▶ Try it: Can you format all the lines below as a Markdown table with the columns Row and Line, numbering each row and skipping any blank lines? Leave the pictures out.

[Opening Data section section]

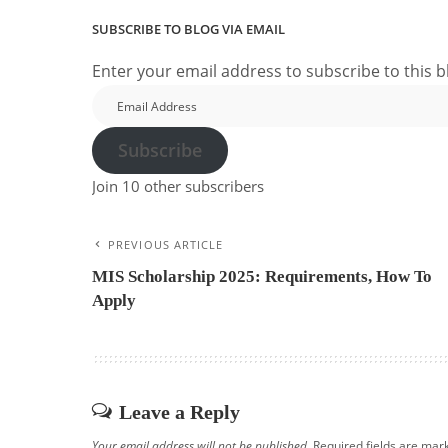
SUBSCRIBE TO BLOG VIA EMAIL
Enter your email address to subscribe to this b
Email
Address
Subscribe
Join 10 other subscribers
PREVIOUS ARTICLE
MIS Scholarship 2025: Requirements, How To
Apply
Leave a Reply
Your email address will not be published.
Required fields are ma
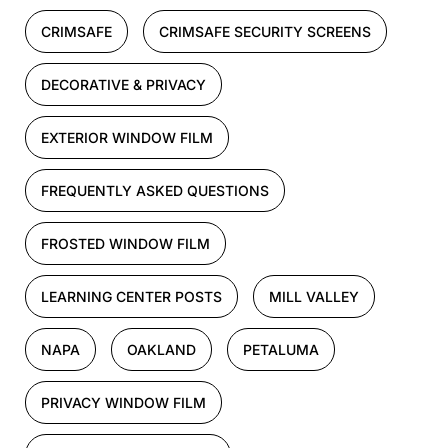
CRIMSAFE
CRIMSAFE SECURITY SCREENS
DECORATIVE & PRIVACY
EXTERIOR WINDOW FILM
FREQUENTLY ASKED QUESTIONS
FROSTED WINDOW FILM
LEARNING CENTER POSTS
MILL VALLEY
NAPA
OAKLAND
PETALUMA
PRIVACY WINDOW FILM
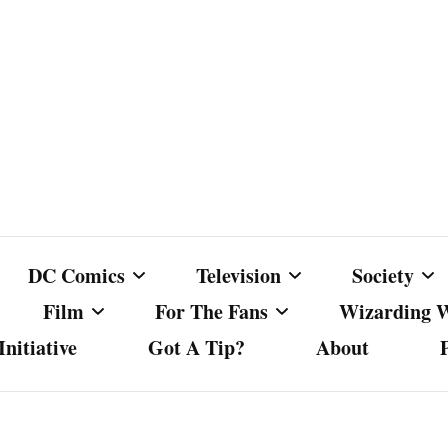
DC Comics
Television
Society
Film
For The Fans
Wizarding 
nitiative
Got A Tip?
About
ics
DC Comics
Australian Television
Babes Agai
Animated Film and
Fan Campaigns
Harry Potter
matic
Other DC Comics Media
Dancing with the Stars
Cancel Cul
Television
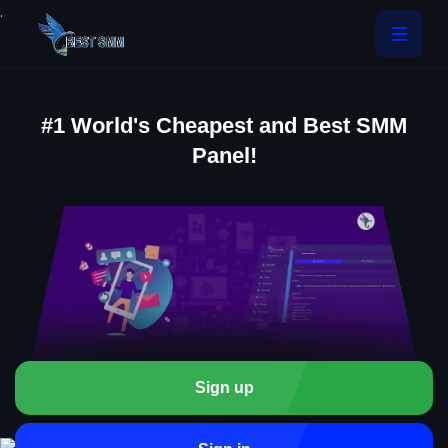
.
#1 World's Cheapest and Best SMM
Panel!
Sign up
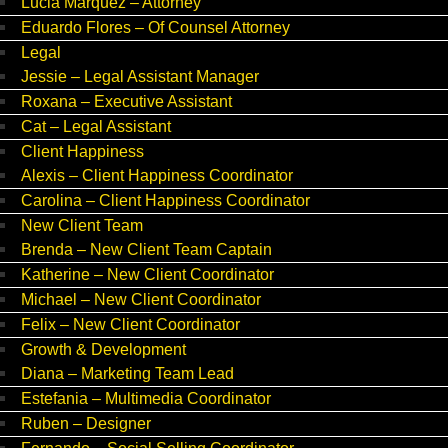
Lucia Marquez – Attorney
Eduardo Flores – Of Counsel Attorney
Legal
Jessie – Legal Assistant Manager
Roxana – Executive Assistant
Cat – Legal Assistant
Client Happiness
Alexis – Client Happiness Coordinator
Carolina – Client Happiness Coordinator
New Client Team
Brenda – New Client Team Captain
Katherine – New Client Coordinator
Michael – New Client Coordinator
Felix – New Client Coordinator
Growth & Development
Diana – Marketing Team Lead
Estefania – Multimedia Coordinator
Ruben – Designer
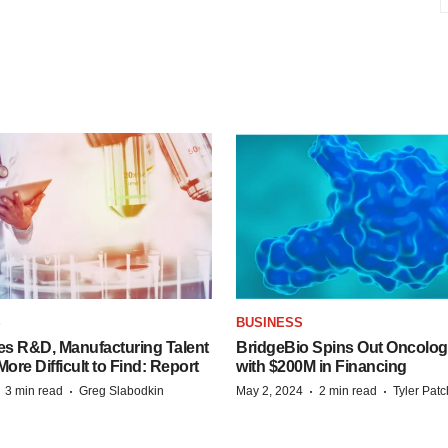
S
BUSINESS
es R&D, Manufacturing Talent
BridgeBio Spins Out Oncol
re Difficult to Find: Report
with $200M in Financing
·
·
·
·
3 min read
Greg Slabodkin
May 2, 2024
2 min read
Tyler Pat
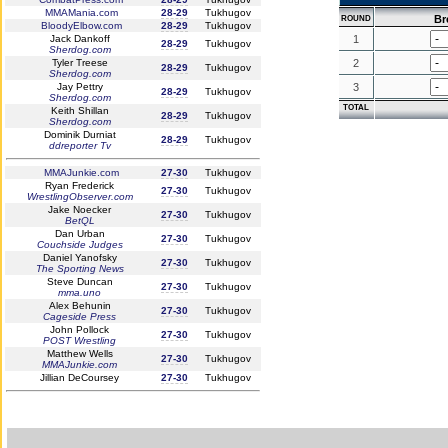
MMAMania.com
28-29
Tukhugov
Br
ROUND
BloodyElbow.com
28-29
Tukhugov
Jack Dankoff
1
28-29
Tukhugov
Sherdog.com
Tyler Treese
2
28-29
Tukhugov
Sherdog.com
Jay Pettry
3
28-29
Tukhugov
Sherdog.com
TOTAL
Keith Shillan
28-29
Tukhugov
Sherdog.com
Dominik Durniat
28-29
Tukhugov
ddreporter Tv
MMAJunkie.com
27-30
Tukhugov
Ryan Frederick
27-30
Tukhugov
WrestlingObserver.com
Jake Noecker
27-30
Tukhugov
BetQL
Dan Urban
27-30
Tukhugov
Couchside Judges
Daniel Yanofsky
27-30
Tukhugov
The Sporting News
Steve Duncan
27-30
Tukhugov
mma.uno
Alex Behunin
27-30
Tukhugov
Cageside Press
John Pollock
27-30
Tukhugov
POST Wrestling
Matthew Wells
27-30
Tukhugov
MMAJunkie.com
Jillian DeCoursey
27-30
Tukhugov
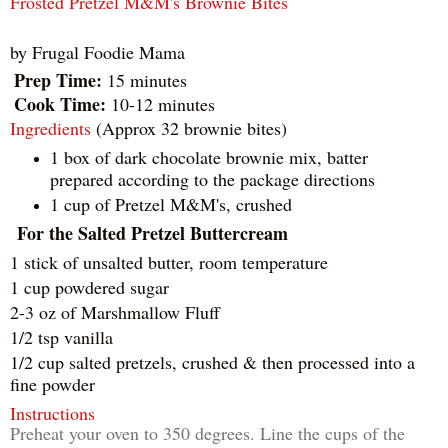
Frosted Pretzel M&M's Brownie Bites
by
Frugal Foodie Mama
Prep Time:
15 minutes
Cook Time:
10-12 minutes
Ingredients
(Approx 32 brownie bites)
1 box of dark chocolate brownie mix, batter
prepared according to the package directions
1 cup of Pretzel M&M's, crushed
For the Salted Pretzel Buttercream
1 stick of unsalted butter, room temperature
1 cup powdered sugar
2-3 oz of Marshmallow Fluff
1/2 tsp vanilla
1/2 cup salted pretzels, crushed & then processed into a
fine powder
Instructions
Preheat your oven to 350 degrees. Line the cups of the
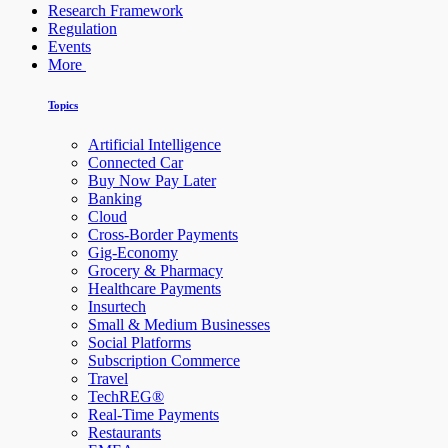
Research Framework
Regulation
Events
More
Topics
Artificial Intelligence
Connected Car
Buy Now Pay Later
Banking
Cloud
Cross-Border Payments
Gig-Economy
Grocery & Pharmacy
Healthcare Payments
Insurtech
Small & Medium Businesses
Social Platforms
Subscription Commerce
Travel
TechREG®
Real-Time Payments
Restaurants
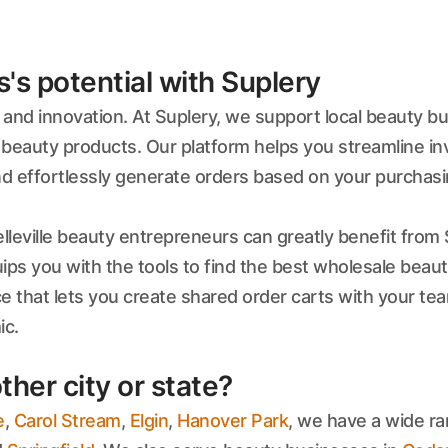
s potential with Suplery
y and innovation. At Suplery, we support local beauty b
beauty products. Our platform helps you streamline i
nd effortlessly generate orders based on your purchasi
lleville beauty entrepreneurs can greatly benefit from 
ips you with the tools to find the best wholesale beauty 
ace that lets you create shared order carts with your 
ic.
ther city or state?
e
,
Carol Stream
,
Elgin
,
Hanover Park
, we have a wide ra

[Closing Data section section]

▶ Response to the exercise:
| Row | Line |
|---|---|
| 1 | SUBSCRIBE TO BLOG VIA EMAIL |
| 2 | Enter your email address to subscribe to this b |
| 3 | Email |
| 4 | Address |
| 5 | Subscribe |
| 6 | Join 10 other subscribers |
| 7 | PREVIOUS ARTICLE |
| 8 | MIS Scholarship 2025: Requirements, How To |
| 9 | Apply |
| 10 | Leave a Reply |
| 11 | Your email address will not be published. |
| 12 | Required fields are ma |
| 13 | CRIMSAFE |
| 14 | CRIMSAFE SECURITY SCREENS |
| 15 | DECORATIVE & PRIVACY |
| 16 | EXTERIOR WINDOW FILM |
| 17 | FREQUENTLY ASKED QUESTIONS |
| 18 | FROSTED WINDOW FILM |
| 19 | LEARNING CENTER POSTS |
| 20 | MILL VALLEY |
| 21 | NAPA |
| 22 | OAKLAND |
| 23 | PETALUMA |
| 24 | PRIVACY WINDOW FILM |
| 25 | DC Comics |
| 26 | Television |
| 27 | Society |
| 28 | Film |
| 29 | For The Fans |
| 30 | Wizarding  |
| 31 | nitiative |
| 32 | Got A Tip? |
| 33 | About |
| 34 | ics |
| 35 | DC Comics |
| 36 | Australian Television |
| 37 | Babes Agai |
| 38 | Animated Film and |
| 39 | Fan Campaigns |
| 40 | Harry Potter |
| 41 | matic |
| 42 | Other DC Comics Media |
| 43 | Dancing with the Stars |
| 44 | Cancel Cul |
| 45 | Television |
| 46 | . |
| 47 | #1 World's Cheapest and Best SMM |
| 48 | Panel! |
| 49 | Sign up |
| 50 | Lucia Marquez – Attorney |
| 51 | Eduardo Flores – Of Counsel Attorney |
| 52 | Legal |
| 53 | Jessie – Legal Assistant Manager |
| 54 | Roxana – Executive Assistant |
| 55 | Cat – Legal Assistant |
| 56 | Client Happiness |
| 57 | Alexis – Client Happiness Coordinator |
| 58 | Carolina – Client Happiness Coordinator |
| 59 | New Client Team |
| 60 | Brenda – New Client Team Captain |
| 61 | Katherine – New Client Coordinator |
| 62 | Michael – New Client Coordinator |
| 63 | Felix – New Client Coordinator |
| 64 | Growth & Development |
| 65 | Diana – Marketing Team Lead |
| 66 | Estefania – Multimedia Coordinator |
| 67 | Ruben – Designer |
| 68 | S |
| 69 | BUSINESS |
| 70 | es R&D, Manufacturing Talent |
| 71 | BridgeBio Spins Out Oncol |
| 72 | re Difficult to Find: Report |
| 73 | with $200M in Financing |
| 74 | · |
| 75 | · |
| 76 | · |
| 77 | · |
| 78 | 3 min read |
| 79 | Greg Slabodkin |
| 80 | May 2, 2024 |
| 81 | 2 min read |
| 82 | Tyler Pat |
| 83 | MMAMania.com |
| 84 | 28-29 |
| 85 | Tukhugov |
| 86 | Br |
| 87 | ROUND |
| 88 | BloodyElbow.com |
| 89 | 28-29 |
| 90 | Tukhugov |
| 91 | Jack Dankoff |
| 92 | 1 |
| 93 | 28-29 |
| 94 | Tukhugov |
| 95 | Sherdog.com |
| 96 | Tyler Treese |
| 97 | 2 |
| 98 | 28-29 |
| 99 | Tukhugov |
| 100 | Sherdog.com |
| 101 | Jay Pettry |
| 102 | 3 |
| 103 | 28-29 |
| 104 | Tukhugov |
| 105 | Sherdog.com |
| 106 | TOTAL |
| 107 | Keith Shillan |
| 108 | 28-29 |
| 109 | Tukhugov |
| 110 | Sherdog.com |
| 111 | Dominik Durniat |
| 112 | 28-29 |
| 113 | Tukhugov |
| 114 | ddreporter Tv |
| 115 | MMAJunkie.com |
| 116 | 27-30 |
| 117 | Tukhugov |
| 118 | Ryan Frederick |
| 119 | 27-30 |
| 120 | Tukhugov |
| 121 | WrestlingObserver.com |
| 122 | Jake Noecker |
| 123 | 27-30 |
| 124 | Tukhugov |
| 125 | BetQL |
| 126 | Dan Urban |
| 127 | 27-30 |
| 128 | Tukhugov |
| 129 | Couchside Judges |
| 130 | Daniel Yanofsky |
| 131 | 27-30 |
| 132 | Tukhugov |
| 133 | The Sporting News |
| 134 | Steve Duncan |
| 135 | 27-30 |
| 136 | Tukhugov |
| 137 | mma.uno |
| 138 | Alex Behunin |
| 139 | 27-30 |
| 140 | Tukhugov |
| 141 | Cageside Press |
| 142 | John Pollock |
| 143 | 27-30 |
| 144 | Tukhugov |
| 145 | POST Wrestling |
| 146 | Matthew Wells |
| 147 | 27-30 |
| 148 | Tukhugov |
| 149 | MMAJunkie.com |
| 150 | Jillian DeCoursey |
| 151 | 27-30 |
| 152 | Tukhugov |
| 153 | Frosted Pretzel M&M's Brownie Bites |
| 154 | by |
| 155 | Frugal Foodie Mama |
| 156 | Prep Time: |
| 157 | 15 minutes |
| 158 | Cook Time: |
| 159 | 10-12 minutes |
| 160 | Ingredients |
| 161 | (Approx 32 brownie bites) |
| 162 | 1 box of dark chocolate brownie mix, batter |
| 163 | prepared according to the package directions |
| 164 | 1 cup of Pretzel M&M's, crushed |
| 165 | For the Salted Pretzel Buttercream |
| 166 | 1 stick of unsalted butter, room temperature |
| 167 | 1 cup powdered sugar |
| 168 | 2-3 oz of Marshmallow Fluff |
| 169 | 1/2 tsp vanilla |
| 170 | 1/2 cup salted pretzels, crushed & then processed into a |
| 171 | fine powder |
| 172 | Instructions |
| 173 | Preheat your oven to 350 degrees. Line the cups of the |
| 174 | Research Framework |
| 175 | Regulation |
| 176 | Events |
| 177 | More |
| 178 | Topics |
| 179 | Artificial Intelligence |
| 180 | Connected Car |
| 181 | Buy Now Pay Later |
| 182 | Banking |
| 183 | Cloud |
| 184 | Cross-Border Payments |
| 185 | Gig-Economy |
| 186 | Grocery & Pharmacy |
| 187 | Healthcare Payments |
| 188 | Insurtech |
| 189 | Small & Medium Businesses |
| 190 | Social Platforms |
| 191 | Subscription Commerce |
| 192 | Travel |
| 193 | TechREG® |
| 194 | Real-Time Payments |
| 195 | Restaurants |
| 196 | s potential with Suplery |
| 197 | y and innovation. At Suplery, we support local beauty b |
| 198 | beauty products. Our platform helps you streamline i |
| 199 | nd effortlessly generate orders based on your purchasi |
| 200 | lleville beauty entrepreneurs can greatly benefit from  |
| 201 | ips you with the tools to find the best wholesale beauty  |
| 202 | ace that lets you create shared order carts with your  |
| 203 | ic. |
| 204 | ther city or state? |
| 205 | e |
| 206 | , |
| 207 | Carol Stream |
| 208 | , |
| 209 | Elgin |
| 210 | , |
| 211 | Hanover Park |
| 212 | , we have a wide ra |